Le chercheur canado-britannique, formé aux neurosciences et à la psychologie, a joué un rôle de premier plan dans la percée des IA utilisant des réseaux de neurones. En 2012, épaulé par deux de ses élèves de l’université de Toronto, il démontre la supériorité de cette approche, qui imite le fonctionnement du cerveau, en battant les meilleurs algorithmes de reconnaissance d’images.
Cela le conduit à recevoir en 2019 le prix Turing, la récompense la plus prestigieuse pour un chercheur en informatique, qu’il partage avec deux autres pionniers de l’IA, le Français Yann Le Cun et un ancien collaborateur, le Canadien Yoshua Bengio. Dix ans plus tard, ce sont ses travaux qui ont permis d’élaborer les IA conversationnelles ChatGPT et Bard ou bien l’IA de création d’images Midjourney.
Désormais, les perspectives d’avenir de l’IA sont « plutôt effrayantes » pour les humains, a également déclaré le scientifique sur la BBC, la chaîne publique britannique. « Pour le moment, elles ne sont pas plus intelligentes que nous, pour ce que j’en sais. Mais je pense qu’elles pourront bientôt l’être », poursuit-il. En l’état actuel des choses, ses craintes portent sur la création massive de vidéos, photos et articles fallacieux sur Internet.
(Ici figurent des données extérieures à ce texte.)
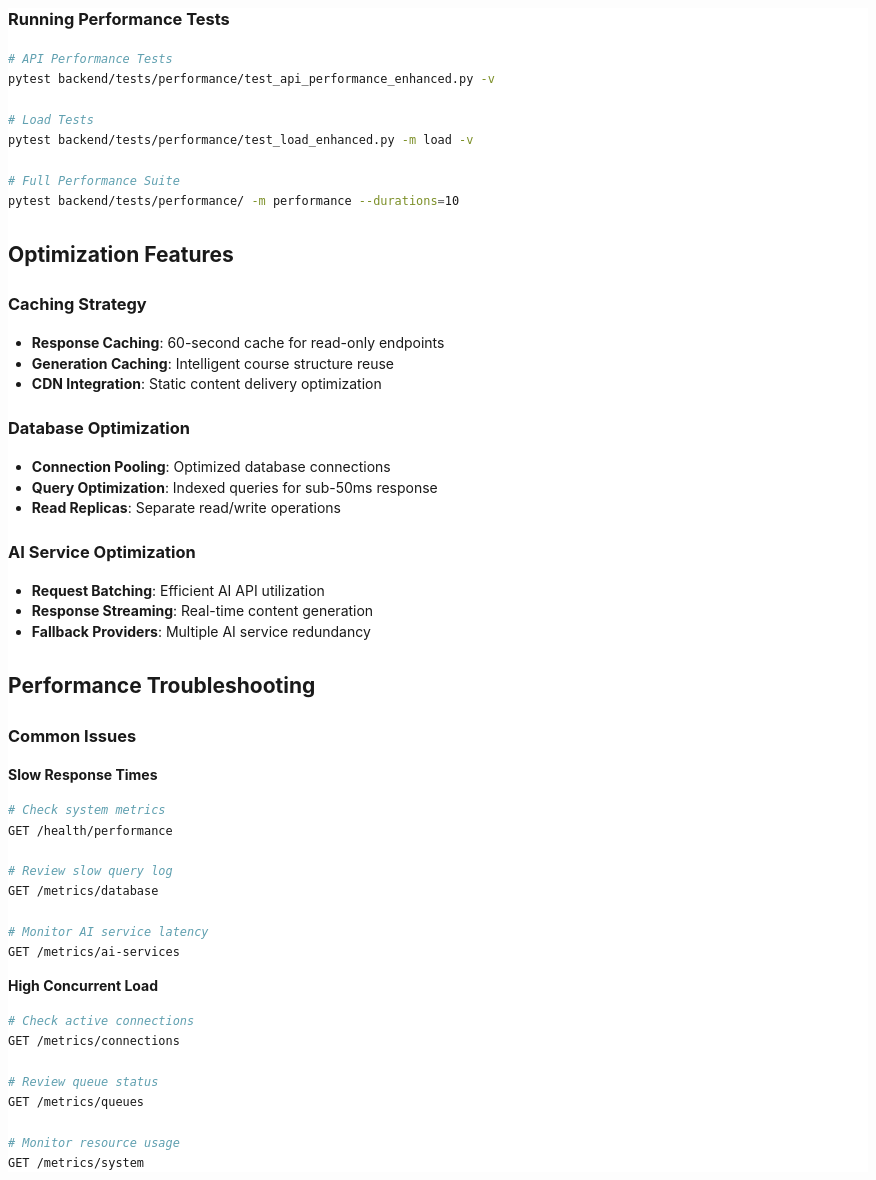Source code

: ### Running Performance Tests
```bash
# API Performance Tests
pytest backend/tests/performance/test_api_performance_enhanced.py -v

# Load Tests
pytest backend/tests/performance/test_load_enhanced.py -m load -v

# Full Performance Suite
pytest backend/tests/performance/ -m performance --durations=10
```

## Optimization Features

### Caching Strategy
- **Response Caching**: 60-second cache for read-only endpoints
- **Generation Caching**: Intelligent course structure reuse
- **CDN Integration**: Static content delivery optimization

### Database Optimization
- **Connection Pooling**: Optimized database connections
- **Query Optimization**: Indexed queries for sub-50ms response
- **Read Replicas**: Separate read/write operations

### AI Service Optimization
- **Request Batching**: Efficient AI API utilization
- **Response Streaming**: Real-time content generation
- **Fallback Providers**: Multiple AI service redundancy

## Performance Troubleshooting

### Common Issues

**Slow Response Times**
```bash
# Check system metrics
GET /health/performance

# Review slow query log
GET /metrics/database

# Monitor AI service latency
GET /metrics/ai-services
```

**High Concurrent Load**
```bash
# Check active connections
GET /metrics/connections

# Review queue status
GET /metrics/queues

# Monitor resource usage
GET /metrics/system
```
Il redoute ainsi que « les gens normaux ne puissent plus distinguer le vrai du faux ».
Concert de critiques envers l’IA
Le scientifique s’inquiète également du perfectionnement de ces technologies et appréhende qu’elles tombent entre de mauvaises mains. Auprès du New York Times, il redoute l’arrivée dévastatrice d’armes autonomes, comme des robots tueurs. A la BBC, il dit anticiper des scénarios « cauchemardesques » si une puissance conquérante comme la Russie de Vladimir Poutine avait accès à des versions améliorées des technologies actuelles.
Ses critiques rejoignent celles d’autres spécialistes de l’IA. Au début du mois d’avril, une lettre ouverte signée par un millier d’experts demandait une pause de six mois sur les recherches en cours afin d’élaborer des régulations pour ces logiciels, jugés « dangereux pour l’humanité ». Elle était notamment signée par Yoshua Bengio ou Elon Musk, PDG de Tesla et cofondateur d’OpenAI.
Geoffrey Hinton n’a pas souhaité signer cette lettre ni critiquer le travail de Google, tant qu’il en était salarié. « Je suis parti pour pouvoir parler des dangers de l’IA sans me soucier d’un éventuel impact sur Google », a déclaré dans un tweet M. Hinton après l’annonce de sa démission. Il ne blâme pas non plus son ancien employeur, qu’il a ensuite qualifié de « très responsable » sur la BBC. Jeff Dean, dirigeant de Google AI, a réagi en rappelant que l’entreprise a l’objectif de « comprendre les risques émergents [de cette technologie] tout en innovant avec audace ».
Le cas de conscience de Geoffrey Hinton semble en tout cas avoir été nourri par la concurrence exacerbée sur le secteur ces derniers mois. Les progrès fulgurants de l’IA sont désormais alimentés par des investissements massifs de Microsoft, qui finance ChatGPT, Google et d’autres géants du numérique, comme Meta.